Data for analysis -

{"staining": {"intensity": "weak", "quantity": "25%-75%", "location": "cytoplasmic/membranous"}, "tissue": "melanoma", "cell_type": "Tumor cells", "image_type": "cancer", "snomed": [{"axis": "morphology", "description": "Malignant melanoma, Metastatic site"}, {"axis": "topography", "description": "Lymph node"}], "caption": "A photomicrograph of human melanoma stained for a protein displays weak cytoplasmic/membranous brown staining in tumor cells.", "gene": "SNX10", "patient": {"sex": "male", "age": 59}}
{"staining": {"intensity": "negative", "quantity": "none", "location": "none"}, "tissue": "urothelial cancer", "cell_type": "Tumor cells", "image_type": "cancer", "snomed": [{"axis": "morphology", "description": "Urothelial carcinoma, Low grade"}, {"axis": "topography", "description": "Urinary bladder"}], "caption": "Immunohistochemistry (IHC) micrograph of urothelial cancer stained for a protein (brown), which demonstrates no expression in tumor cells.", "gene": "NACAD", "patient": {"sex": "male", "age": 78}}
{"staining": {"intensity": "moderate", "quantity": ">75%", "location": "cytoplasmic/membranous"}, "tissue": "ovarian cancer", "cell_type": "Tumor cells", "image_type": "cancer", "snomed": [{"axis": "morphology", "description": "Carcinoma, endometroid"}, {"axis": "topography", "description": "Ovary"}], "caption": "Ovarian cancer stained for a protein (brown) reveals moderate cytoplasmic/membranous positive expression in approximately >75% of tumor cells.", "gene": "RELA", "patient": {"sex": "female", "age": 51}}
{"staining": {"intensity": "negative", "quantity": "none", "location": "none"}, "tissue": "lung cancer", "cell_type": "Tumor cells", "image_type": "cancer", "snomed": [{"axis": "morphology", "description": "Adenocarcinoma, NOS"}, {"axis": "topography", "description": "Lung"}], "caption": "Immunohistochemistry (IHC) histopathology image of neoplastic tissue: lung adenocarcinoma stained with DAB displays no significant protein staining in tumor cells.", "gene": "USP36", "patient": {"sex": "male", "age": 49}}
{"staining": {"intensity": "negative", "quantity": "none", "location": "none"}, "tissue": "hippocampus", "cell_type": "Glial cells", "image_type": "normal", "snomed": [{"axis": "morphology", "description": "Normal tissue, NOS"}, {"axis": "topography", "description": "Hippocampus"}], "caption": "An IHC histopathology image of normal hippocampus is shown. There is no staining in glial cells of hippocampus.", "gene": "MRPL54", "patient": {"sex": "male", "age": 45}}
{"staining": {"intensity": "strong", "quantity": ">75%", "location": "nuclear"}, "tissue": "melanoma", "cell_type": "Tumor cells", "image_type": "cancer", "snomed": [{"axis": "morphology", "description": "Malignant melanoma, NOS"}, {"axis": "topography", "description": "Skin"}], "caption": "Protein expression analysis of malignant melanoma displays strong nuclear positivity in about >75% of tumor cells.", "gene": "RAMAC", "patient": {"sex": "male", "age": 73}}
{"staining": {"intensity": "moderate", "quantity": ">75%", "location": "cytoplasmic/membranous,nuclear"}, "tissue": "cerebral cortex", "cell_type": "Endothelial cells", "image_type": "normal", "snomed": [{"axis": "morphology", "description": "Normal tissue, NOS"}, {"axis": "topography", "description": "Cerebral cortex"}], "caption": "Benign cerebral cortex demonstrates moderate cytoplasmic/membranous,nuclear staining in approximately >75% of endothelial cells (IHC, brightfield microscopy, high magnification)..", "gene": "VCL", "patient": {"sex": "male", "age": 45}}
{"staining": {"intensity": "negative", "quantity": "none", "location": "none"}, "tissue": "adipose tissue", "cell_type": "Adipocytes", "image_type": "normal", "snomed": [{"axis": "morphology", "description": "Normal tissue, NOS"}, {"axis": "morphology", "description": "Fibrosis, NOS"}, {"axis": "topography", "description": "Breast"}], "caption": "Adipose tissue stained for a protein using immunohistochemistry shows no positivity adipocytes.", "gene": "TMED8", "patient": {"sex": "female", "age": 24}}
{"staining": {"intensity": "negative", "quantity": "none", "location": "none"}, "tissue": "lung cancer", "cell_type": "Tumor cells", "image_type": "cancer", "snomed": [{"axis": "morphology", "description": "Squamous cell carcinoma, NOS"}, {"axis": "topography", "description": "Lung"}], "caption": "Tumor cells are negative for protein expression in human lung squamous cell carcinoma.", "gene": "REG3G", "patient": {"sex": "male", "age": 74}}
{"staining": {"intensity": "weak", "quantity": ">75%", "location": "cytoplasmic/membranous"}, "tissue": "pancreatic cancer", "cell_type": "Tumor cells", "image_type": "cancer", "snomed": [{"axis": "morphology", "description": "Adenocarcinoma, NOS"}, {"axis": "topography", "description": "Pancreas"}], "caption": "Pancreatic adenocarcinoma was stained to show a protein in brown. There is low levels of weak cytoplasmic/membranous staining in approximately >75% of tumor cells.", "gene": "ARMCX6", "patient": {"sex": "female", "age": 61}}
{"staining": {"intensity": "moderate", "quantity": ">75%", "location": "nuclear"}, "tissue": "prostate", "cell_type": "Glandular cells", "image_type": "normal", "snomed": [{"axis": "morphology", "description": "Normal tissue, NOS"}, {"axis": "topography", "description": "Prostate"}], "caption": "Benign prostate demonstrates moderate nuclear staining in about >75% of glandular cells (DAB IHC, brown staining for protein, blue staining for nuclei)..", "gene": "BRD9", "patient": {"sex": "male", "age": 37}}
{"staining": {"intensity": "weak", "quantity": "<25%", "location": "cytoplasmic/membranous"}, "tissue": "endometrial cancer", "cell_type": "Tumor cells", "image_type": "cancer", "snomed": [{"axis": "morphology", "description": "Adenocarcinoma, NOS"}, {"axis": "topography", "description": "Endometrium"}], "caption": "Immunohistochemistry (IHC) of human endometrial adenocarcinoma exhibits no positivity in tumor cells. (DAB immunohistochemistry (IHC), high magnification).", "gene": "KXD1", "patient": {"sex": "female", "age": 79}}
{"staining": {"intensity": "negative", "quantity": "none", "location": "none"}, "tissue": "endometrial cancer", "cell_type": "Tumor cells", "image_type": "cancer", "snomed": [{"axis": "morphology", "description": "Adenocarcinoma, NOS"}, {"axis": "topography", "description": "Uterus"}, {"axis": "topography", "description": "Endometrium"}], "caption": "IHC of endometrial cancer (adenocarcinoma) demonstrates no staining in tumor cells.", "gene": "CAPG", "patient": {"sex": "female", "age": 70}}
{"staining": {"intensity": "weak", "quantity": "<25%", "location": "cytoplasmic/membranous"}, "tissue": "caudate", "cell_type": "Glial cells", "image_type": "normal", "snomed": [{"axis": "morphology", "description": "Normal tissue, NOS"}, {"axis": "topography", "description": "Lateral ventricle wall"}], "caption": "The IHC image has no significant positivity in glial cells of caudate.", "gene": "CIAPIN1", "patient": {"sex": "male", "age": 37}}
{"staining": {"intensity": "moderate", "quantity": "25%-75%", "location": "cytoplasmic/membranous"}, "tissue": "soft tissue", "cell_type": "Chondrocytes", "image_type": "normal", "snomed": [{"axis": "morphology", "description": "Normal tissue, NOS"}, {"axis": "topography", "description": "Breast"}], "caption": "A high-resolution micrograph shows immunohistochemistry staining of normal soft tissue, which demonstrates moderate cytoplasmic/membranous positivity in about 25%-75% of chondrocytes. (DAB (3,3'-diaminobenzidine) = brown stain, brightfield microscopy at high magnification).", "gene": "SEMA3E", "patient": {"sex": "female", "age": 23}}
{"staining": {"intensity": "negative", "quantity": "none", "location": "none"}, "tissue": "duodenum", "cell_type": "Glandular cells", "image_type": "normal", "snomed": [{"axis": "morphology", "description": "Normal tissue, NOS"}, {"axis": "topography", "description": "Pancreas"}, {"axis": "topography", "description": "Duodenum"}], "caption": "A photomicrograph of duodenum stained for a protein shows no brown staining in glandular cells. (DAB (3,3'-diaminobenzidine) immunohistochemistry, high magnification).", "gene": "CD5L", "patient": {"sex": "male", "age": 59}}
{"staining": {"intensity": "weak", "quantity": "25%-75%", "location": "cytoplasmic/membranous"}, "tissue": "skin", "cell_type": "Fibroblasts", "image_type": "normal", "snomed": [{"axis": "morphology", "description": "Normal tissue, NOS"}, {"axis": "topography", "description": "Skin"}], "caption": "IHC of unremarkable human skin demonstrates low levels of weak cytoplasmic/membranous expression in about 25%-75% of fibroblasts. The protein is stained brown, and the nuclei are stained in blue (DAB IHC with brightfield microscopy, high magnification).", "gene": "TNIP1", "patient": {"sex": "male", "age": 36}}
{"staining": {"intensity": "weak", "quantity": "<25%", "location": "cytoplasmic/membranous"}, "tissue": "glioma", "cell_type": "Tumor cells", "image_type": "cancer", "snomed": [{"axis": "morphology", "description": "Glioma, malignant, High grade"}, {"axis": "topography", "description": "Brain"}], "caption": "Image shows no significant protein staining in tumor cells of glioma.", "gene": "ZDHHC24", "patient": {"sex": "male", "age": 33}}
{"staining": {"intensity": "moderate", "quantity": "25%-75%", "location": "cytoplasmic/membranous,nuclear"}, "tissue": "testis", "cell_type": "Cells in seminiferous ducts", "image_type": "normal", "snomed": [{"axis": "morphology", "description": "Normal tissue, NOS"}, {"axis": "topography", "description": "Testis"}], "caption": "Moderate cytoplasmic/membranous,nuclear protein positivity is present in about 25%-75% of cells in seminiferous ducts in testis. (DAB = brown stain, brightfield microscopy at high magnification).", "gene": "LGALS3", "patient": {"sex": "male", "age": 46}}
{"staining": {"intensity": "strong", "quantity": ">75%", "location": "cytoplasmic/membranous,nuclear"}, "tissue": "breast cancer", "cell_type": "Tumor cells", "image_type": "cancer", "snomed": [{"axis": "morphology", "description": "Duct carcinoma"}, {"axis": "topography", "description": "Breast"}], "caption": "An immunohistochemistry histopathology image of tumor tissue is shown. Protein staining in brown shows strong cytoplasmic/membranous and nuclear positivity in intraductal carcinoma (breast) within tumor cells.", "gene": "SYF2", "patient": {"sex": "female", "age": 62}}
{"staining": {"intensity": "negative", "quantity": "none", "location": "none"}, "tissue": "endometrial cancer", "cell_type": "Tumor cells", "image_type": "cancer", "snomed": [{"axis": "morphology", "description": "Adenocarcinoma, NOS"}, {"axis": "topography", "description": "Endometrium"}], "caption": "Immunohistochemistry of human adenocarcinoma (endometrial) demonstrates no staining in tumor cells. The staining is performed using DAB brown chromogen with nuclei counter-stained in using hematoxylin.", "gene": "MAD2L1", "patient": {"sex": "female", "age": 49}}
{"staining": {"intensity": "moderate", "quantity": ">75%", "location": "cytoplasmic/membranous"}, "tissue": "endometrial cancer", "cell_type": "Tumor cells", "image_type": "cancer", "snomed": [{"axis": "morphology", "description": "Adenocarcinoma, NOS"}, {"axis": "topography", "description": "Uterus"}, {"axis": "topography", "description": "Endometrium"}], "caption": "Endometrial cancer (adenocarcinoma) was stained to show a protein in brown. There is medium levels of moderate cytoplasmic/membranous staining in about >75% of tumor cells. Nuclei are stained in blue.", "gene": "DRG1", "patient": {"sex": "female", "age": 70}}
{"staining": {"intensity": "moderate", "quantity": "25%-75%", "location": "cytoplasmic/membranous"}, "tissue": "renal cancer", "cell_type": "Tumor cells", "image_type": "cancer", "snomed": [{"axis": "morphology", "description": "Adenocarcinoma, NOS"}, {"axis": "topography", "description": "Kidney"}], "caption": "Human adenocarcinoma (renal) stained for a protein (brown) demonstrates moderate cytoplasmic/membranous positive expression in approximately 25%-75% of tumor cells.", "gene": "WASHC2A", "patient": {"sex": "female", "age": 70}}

Goal of the exercise - Using the data above, reproduce exactly the lines from the line that contains "protein (brown) reveals" through the line that contains "IHC histopathology image", including both.

Exercise solution -
{"staining": {"intensity": "moderate", "quantity": ">75%", "location": "cytoplasmic/membranous"}, "tissue": "ovarian cancer", "cell_type": "Tumor cells", "image_type": "cancer", "snomed": [{"axis": "morphology", "description": "Carcinoma, endometroid"}, {"axis": "topography", "description": "Ovary"}], "caption": "Ovarian cancer stained for a protein (brown) reveals moderate cytoplasmic/membranous positive expression in approximately >75% of tumor cells.", "gene": "RELA", "patient": {"sex": "female", "age": 51}}
{"staining": {"intensity": "negative", "quantity": "none", "location": "none"}, "tissue": "lung cancer", "cell_type": "Tumor cells", "image_type": "cancer", "snomed": [{"axis": "morphology", "description": "Adenocarcinoma, NOS"}, {"axis": "topography", "description": "Lung"}], "caption": "Immunohistochemistry (IHC) histopathology image of neoplastic tissue: lung adenocarcinoma stained with DAB displays no significant protein staining in tumor cells.", "gene": "USP36", "patient": {"sex": "male", "age": 49}}
{"staining": {"intensity": "negative", "quantity": "none", "location": "none"}, "tissue": "hippocampus", "cell_type": "Glial cells", "image_type": "normal", "snomed": [{"axis": "morphology", "description": "Normal tissue, NOS"}, {"axis": "topography", "description": "Hippocampus"}], "caption": "An IHC histopathology image of normal hippocampus is shown. There is no staining in glial cells of hippocampus.", "gene": "MRPL54", "patient": {"sex": "male", "age": 45}}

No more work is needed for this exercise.